## ASSIGNMENT
The reply should hold only the lines below from the one with "thumb mcp: (308, 244)" to the end, each copied exactly.

## INPUT DATA
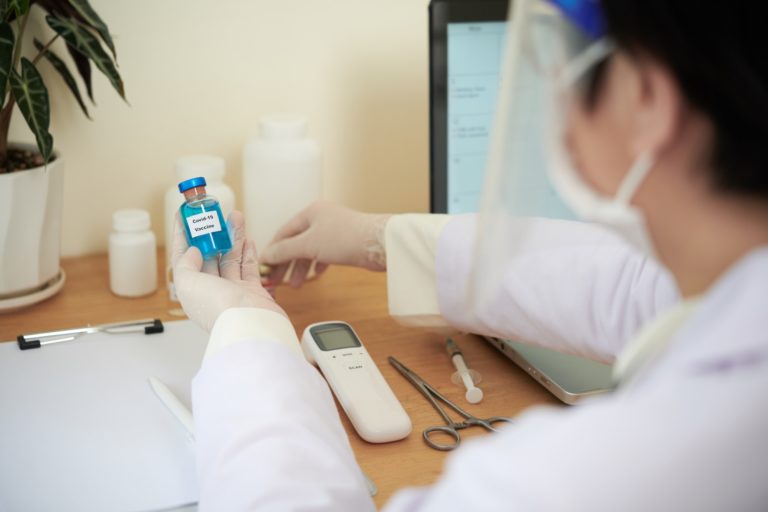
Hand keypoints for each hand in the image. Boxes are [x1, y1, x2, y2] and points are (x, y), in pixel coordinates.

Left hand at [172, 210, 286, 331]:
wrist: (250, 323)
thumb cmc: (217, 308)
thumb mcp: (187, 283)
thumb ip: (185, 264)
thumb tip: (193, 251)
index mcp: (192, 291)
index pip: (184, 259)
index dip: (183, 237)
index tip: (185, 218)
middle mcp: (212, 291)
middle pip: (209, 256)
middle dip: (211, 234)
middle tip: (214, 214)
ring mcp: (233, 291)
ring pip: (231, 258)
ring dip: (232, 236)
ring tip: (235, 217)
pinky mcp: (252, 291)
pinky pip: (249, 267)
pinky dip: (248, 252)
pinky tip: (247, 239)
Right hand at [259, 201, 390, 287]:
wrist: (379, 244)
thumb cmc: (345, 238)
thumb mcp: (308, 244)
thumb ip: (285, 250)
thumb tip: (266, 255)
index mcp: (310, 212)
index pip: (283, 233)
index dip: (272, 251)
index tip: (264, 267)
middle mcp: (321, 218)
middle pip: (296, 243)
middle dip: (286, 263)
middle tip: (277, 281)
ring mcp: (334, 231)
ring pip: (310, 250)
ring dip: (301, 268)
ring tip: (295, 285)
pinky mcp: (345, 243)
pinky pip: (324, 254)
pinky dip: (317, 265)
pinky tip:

## RESULT
thumb mcp: (308, 244)
thumb ip: (285, 250)
thumb tip: (266, 255)
index mcp: (310, 212)
index pip: (283, 233)
index dip: (272, 251)
index tip: (264, 267)
middle mcp: (321, 218)
middle pip: (296, 243)
middle dip: (286, 263)
middle tip: (277, 281)
ring mcp: (334, 231)
ring pip: (310, 250)
ring dip: (301, 268)
ring tip: (295, 285)
pinky mcp: (345, 243)
pinky pip: (324, 254)
pinky dip: (317, 265)
pinky tip:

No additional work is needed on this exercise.